Data:
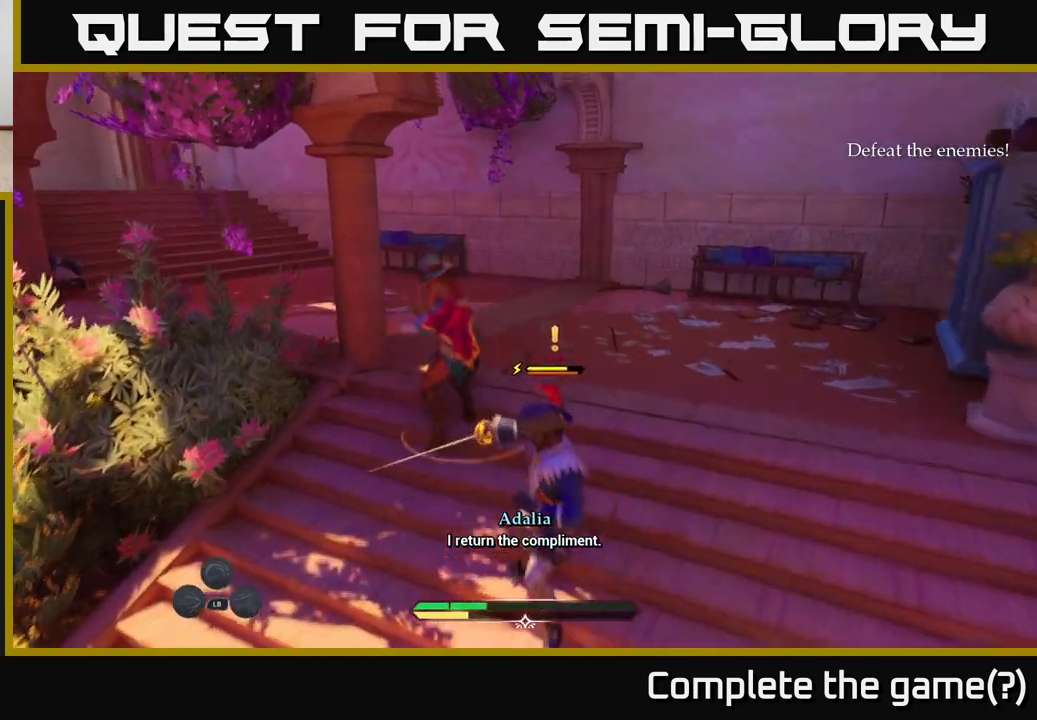
{"buttons": [], "left_stick": "down", "right_stick": "center", "events": [[267, "left_stick", "down"], [317, "R2", "down"], [367, "R2", "up"]]}
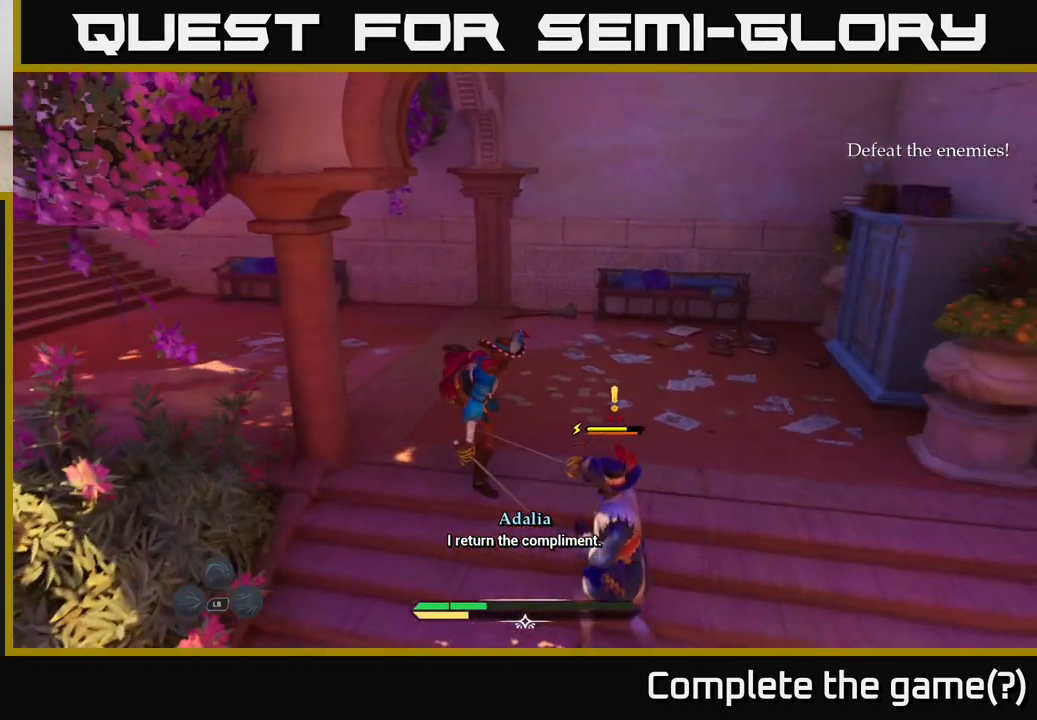
{"buttons": [], "left_stick": "up-left", "right_stick": "center", "events": [[167, "left_stick", "center"], [267, "right_stick", "down-right"], [400, "left_stick", "up-left"], [483, "right_stick", "center"]]}
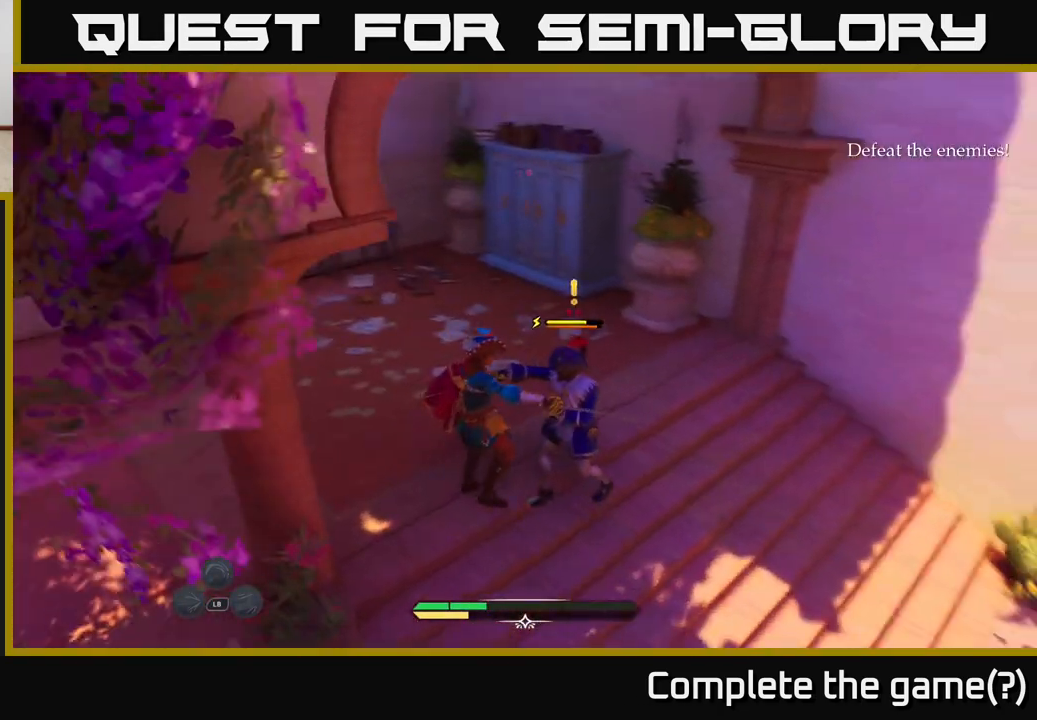
{"buttons": ["L2"], "left_stick": "up-left", "right_stick": "down-right", "events": [[17, "L2", "down"], [50, "B", "down"], [117, "B", "up"], [200, "B", "down"], [267, "B", "up"], [383, "left_stick", "up"], [433, "right_stick", "down-right"], [483, "left_stick", "up-left"]]}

To do:
State how many lines of the data contain the word "center". Nothing besides the number belongs in the reply.

Written answer:
2